Innovators are at their best when they feel a sense of purpose. As a marketing leader you play a key role in that dynamic.
Innovators have to feel good about the products and services they put into the marketplace. They need to feel appreciated for the work they do and the risks they take. And they need to be rewarded and recognized for their accomplishments. Be sure to use a mix of both intrinsic and extrinsic rewards, and do it throughout the year, not just at the annual meeting.
A common mistake companies make when rewarding innovation is to consider only the results of innovation – the outputs. These include things like patents, or new product launches, or innovative cost cutting programs. That’s not enough.
You’d miss a huge opportunity if you didn’t also reward people for their inputs – the effort and time they put into becoming more innovative. From my experience, that’s where you’re going to get the most bang for your buck.
For example, make sure you recognize people for getting trained on innovation methods and processes. It may not sound like much, but trust me. People give up a lot of time to attend training. You need to reward them. It motivates others who haven’t been trained to get it done.
I suggest you reward team leaders who take the time and the risk to conduct innovation workshops. Find those employees who are putting their training to good use, then call them out. People love to be praised and recognized especially when they took a risk.
Now, how you recognize and reward people’s innovation efforts depends on the type of culture you have at your company. That might include bonuses, plaques, award ceremonies and so on. That’s all good, but I don’t think it’s enough. Let me share two very important and powerful ways to motivate innovation.
I believe people get really motivated when you, as the leader, say that you’re willing to sponsor their innovation initiative. That means you’ll watch over and support them, not just with resources, but to keep the critics away from them – give them time to nurture and develop amazing ideas.

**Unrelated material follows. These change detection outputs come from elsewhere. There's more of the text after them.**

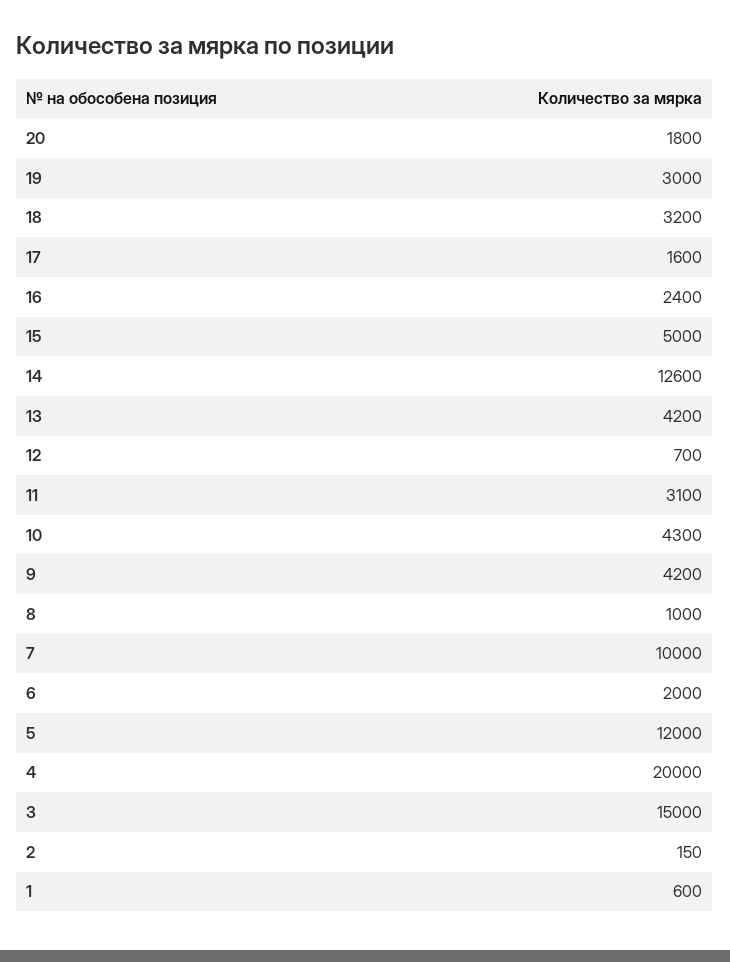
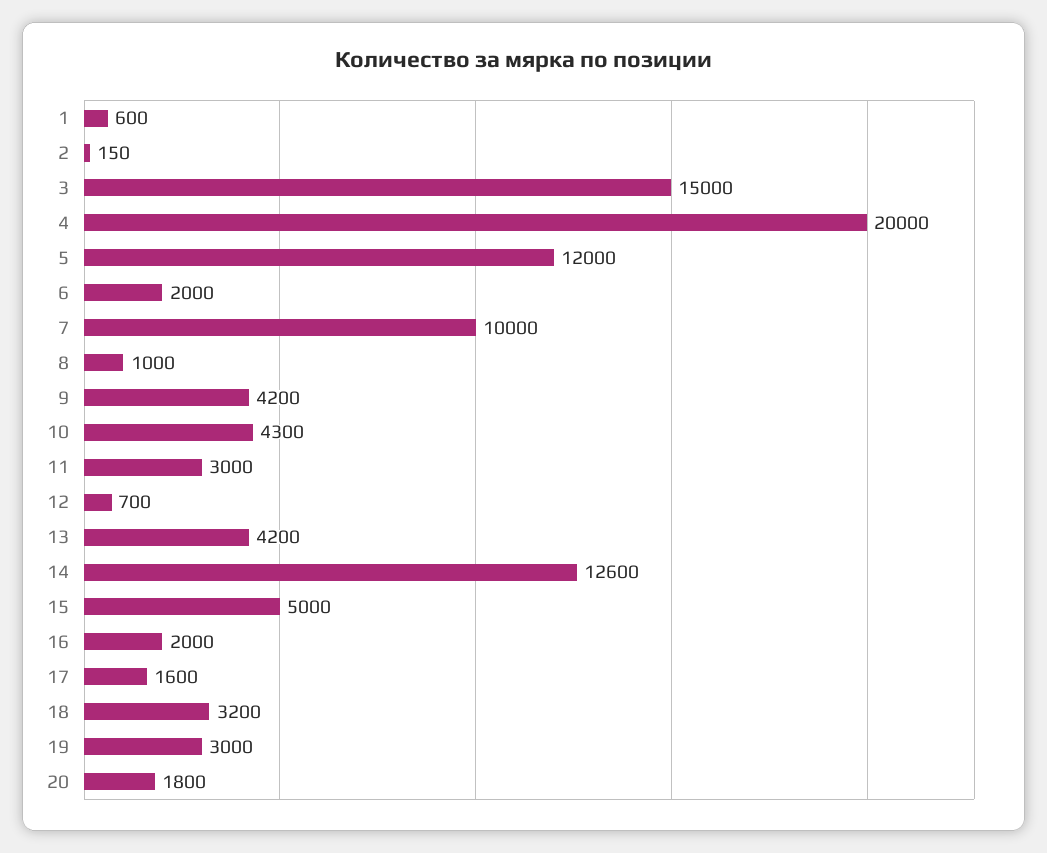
  {
    "20": 1800,
    "19": 3000,
    "18": 3200,
    "17": 1600,
-   "16": 2400,
+   "16": 2000,
    "15": 5000,
    "14": 12600,
    "13": 4200,
    "12": 700,
-   "11": 3100,
+   "11": 3000,
    "10": 4300,
    "9": 4200,
    "8": 1000,
    "7": 10000,
    "6": 2000,
    "5": 12000,
    "4": 20000,
    "3": 15000,
    "2": 150,
    "1": 600
  }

Finally, you can motivate teams by reminding them of a very sobering reality in any company – remind them they live in a portfolio world. Companies are nothing more than a collection of projects that are expected to produce positive business results. An employee’s individual project is just one of many. And guess what? The projects that get the most support and funding are those that can portray a bright and creative future.
In other words, the message they should hear is this: if you want to stay relevant and grow, get out there and apply innovation methods to create an amazing pipeline of future opportunities, not just the ones you have today.
In essence, you want your employees to see innovating as a way to compete for more resources. When you reach that stage, you will be amazed at what people will do to drive innovation.